- **TASK ITEM**: Both the line below containing "katalogu znajdziemy praktyczne" and the line containing "nowoczesnym designem, ergonomią", along with every line between them, should be repeated exactly; no other line belongs in the answer.
Top of GIVEN RECORDS
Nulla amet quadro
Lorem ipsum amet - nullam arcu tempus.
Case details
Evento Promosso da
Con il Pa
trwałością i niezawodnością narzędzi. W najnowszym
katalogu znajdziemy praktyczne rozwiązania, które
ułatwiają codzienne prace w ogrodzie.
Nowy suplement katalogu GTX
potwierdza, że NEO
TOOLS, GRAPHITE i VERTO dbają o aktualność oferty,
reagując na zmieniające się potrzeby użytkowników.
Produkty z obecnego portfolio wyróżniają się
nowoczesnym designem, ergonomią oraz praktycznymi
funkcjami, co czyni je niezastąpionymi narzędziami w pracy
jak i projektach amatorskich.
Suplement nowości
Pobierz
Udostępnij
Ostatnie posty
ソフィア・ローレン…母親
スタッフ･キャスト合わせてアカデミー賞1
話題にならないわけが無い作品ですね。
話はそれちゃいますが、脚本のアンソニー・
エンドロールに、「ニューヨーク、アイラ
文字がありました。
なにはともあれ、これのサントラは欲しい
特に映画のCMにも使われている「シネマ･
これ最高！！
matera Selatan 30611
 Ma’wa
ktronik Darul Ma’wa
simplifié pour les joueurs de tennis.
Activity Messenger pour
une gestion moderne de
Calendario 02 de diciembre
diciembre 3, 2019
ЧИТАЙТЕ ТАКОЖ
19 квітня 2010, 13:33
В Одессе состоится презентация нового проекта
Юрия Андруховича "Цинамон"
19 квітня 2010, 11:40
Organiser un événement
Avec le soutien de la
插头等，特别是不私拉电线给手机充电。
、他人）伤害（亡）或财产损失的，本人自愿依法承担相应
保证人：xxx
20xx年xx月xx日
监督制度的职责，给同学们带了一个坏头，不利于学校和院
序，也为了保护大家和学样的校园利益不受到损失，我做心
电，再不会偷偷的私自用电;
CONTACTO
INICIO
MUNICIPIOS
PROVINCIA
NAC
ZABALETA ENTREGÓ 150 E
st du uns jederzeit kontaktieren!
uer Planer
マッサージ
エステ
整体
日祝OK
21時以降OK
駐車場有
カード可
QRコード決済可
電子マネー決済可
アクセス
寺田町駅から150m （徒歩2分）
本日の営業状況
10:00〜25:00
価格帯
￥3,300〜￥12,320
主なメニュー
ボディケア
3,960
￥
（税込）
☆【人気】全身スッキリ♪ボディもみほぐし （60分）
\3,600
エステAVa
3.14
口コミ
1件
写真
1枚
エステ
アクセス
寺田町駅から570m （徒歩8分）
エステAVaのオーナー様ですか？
Bottom of GIVEN RECORDS
- **ANSWER SECTION**:
katalogu znajdziemy praktyczne rozwiązania, które
ułatwiają codzienne prace w ogrodzie.
Nowy suplement katalogu GTX
potwierdza, że NEO
TOOLS, GRAPHITE i VERTO dbają o aktualność oferty,
reagując na zmieniające się potrzeby użytkowników.
Produkty z obecnego portfolio wyróżniają się
nowoczesnym designem, ergonomią oraz praktycznymi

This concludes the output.